At first we only felt th’ oppressive weight
Of gloomy clouds, then teeming with our fate,
And lab’ring to discharge unactive heat:
But ere four moons alternate changes knew,
With deadly blasts the fatal South-wind blew,
Infected all the air, and poison’d as it flew. {3}
That said, the Garth/Dryden’s version is still better than Humprey’s in rendering the gloomy and compact nature of the original Latin:
dira lues ira populis Iunonis iniquae
incidit exosae dictas a paelice terras.
dum visum mortale malum tantaeque latebat
causa nocens cladis, pugnatum est arte medendi:
exitium superabat opem, quae victa iacebat.

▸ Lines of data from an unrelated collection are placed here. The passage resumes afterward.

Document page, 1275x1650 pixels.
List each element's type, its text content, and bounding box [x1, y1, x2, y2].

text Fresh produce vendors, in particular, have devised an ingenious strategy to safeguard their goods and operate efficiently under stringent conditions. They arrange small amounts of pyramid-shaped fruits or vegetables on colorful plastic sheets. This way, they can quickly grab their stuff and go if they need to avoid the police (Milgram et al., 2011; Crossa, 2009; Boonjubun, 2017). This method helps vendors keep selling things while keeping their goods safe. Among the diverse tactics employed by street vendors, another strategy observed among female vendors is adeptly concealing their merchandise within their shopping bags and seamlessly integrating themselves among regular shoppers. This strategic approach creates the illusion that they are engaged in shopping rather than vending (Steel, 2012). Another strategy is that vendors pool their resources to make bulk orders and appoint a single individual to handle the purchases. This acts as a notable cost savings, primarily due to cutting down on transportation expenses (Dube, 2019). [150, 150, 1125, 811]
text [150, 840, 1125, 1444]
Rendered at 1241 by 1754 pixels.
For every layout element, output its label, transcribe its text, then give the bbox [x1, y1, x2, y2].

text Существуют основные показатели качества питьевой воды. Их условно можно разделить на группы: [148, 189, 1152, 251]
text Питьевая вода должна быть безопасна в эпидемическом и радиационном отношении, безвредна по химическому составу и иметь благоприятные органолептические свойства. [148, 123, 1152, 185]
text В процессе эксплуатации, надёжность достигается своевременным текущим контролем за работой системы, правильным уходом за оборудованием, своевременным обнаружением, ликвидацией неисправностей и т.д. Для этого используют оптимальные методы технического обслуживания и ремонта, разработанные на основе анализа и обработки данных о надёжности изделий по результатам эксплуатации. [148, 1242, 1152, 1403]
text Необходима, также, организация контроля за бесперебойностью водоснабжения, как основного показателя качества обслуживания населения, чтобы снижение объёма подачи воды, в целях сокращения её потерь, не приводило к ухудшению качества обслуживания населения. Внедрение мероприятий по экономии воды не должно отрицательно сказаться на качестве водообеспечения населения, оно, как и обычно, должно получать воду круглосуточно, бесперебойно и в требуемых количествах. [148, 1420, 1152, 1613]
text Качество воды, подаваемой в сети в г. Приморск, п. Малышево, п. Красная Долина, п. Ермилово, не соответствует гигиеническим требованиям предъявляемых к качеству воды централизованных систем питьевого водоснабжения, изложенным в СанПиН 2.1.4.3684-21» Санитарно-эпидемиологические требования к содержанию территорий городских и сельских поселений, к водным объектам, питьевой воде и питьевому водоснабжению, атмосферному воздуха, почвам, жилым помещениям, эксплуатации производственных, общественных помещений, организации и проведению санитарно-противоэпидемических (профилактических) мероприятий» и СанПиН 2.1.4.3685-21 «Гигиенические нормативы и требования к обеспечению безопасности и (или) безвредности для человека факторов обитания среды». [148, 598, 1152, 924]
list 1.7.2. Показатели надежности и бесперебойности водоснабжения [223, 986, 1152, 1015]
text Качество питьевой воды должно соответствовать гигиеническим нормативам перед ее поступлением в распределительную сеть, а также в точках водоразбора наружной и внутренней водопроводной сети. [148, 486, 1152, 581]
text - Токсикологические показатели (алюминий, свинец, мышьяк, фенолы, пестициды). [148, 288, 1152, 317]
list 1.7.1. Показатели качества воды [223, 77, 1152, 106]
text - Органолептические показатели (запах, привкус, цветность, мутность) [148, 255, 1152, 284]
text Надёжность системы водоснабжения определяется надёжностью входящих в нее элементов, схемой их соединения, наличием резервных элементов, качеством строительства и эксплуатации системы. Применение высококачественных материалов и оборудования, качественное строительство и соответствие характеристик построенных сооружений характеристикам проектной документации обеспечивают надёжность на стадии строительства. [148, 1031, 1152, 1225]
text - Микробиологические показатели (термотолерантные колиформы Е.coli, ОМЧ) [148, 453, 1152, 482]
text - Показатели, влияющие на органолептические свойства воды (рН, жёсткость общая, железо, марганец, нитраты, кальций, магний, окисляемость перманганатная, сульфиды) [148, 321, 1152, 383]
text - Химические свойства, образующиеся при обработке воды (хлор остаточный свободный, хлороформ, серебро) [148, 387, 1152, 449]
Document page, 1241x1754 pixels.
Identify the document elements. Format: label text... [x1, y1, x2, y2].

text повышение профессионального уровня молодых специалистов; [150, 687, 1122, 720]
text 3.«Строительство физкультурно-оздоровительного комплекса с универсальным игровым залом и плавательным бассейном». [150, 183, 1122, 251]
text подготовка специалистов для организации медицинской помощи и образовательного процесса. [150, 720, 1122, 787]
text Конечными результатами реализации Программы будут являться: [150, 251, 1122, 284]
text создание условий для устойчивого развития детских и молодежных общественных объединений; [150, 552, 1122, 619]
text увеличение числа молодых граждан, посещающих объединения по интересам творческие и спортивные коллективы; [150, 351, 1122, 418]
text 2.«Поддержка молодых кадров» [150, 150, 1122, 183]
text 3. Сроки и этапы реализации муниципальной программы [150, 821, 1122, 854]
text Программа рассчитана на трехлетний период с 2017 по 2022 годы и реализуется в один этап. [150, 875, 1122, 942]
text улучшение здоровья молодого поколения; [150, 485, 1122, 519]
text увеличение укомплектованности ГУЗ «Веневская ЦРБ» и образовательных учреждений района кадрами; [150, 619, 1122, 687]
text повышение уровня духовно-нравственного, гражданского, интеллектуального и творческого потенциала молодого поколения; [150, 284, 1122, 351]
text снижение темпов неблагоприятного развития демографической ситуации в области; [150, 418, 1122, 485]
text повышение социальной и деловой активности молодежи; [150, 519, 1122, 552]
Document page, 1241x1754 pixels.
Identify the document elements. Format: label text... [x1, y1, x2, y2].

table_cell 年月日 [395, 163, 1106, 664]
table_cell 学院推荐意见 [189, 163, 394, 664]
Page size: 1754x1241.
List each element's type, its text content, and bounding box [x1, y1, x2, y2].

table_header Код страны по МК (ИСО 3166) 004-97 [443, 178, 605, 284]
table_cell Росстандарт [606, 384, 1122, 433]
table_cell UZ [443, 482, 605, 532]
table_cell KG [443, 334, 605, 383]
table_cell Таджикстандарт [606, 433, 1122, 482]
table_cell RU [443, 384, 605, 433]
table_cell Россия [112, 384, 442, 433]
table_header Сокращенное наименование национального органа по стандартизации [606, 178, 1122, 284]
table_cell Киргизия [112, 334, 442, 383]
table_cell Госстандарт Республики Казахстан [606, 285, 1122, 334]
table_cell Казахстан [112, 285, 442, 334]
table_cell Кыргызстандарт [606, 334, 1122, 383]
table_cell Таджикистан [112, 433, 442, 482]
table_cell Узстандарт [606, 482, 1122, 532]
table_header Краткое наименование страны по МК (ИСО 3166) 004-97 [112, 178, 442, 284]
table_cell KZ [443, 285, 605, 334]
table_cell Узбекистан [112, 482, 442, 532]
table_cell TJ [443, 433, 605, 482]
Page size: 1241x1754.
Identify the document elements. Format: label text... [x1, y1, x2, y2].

principio caelum spissa caligine terras
pressit et ignavos inclusit nubibus aestus;
dumque quater iunctis explevit cornibus orbem
Luna, quater plenum tenuata retexuit orbem,
letiferis calidi spirarunt aestibus austri. {4}
References
1. Martin, Christopher, (ed.) Ovid in English (Penguin, 1998) 340.
2. Ovid’s Metamorphoses by George Sandys (1632).
3. Metamorphoses by Ovid. Translated by Sir Samuel Garth and John Dryden.
4. P. Ovidius Naso. Bibliotheca Augustana. 7.523-533
5. P. Ovidius Naso, Metamorphoses (ed. Brookes More) Sometimes slow, but with excellent online help.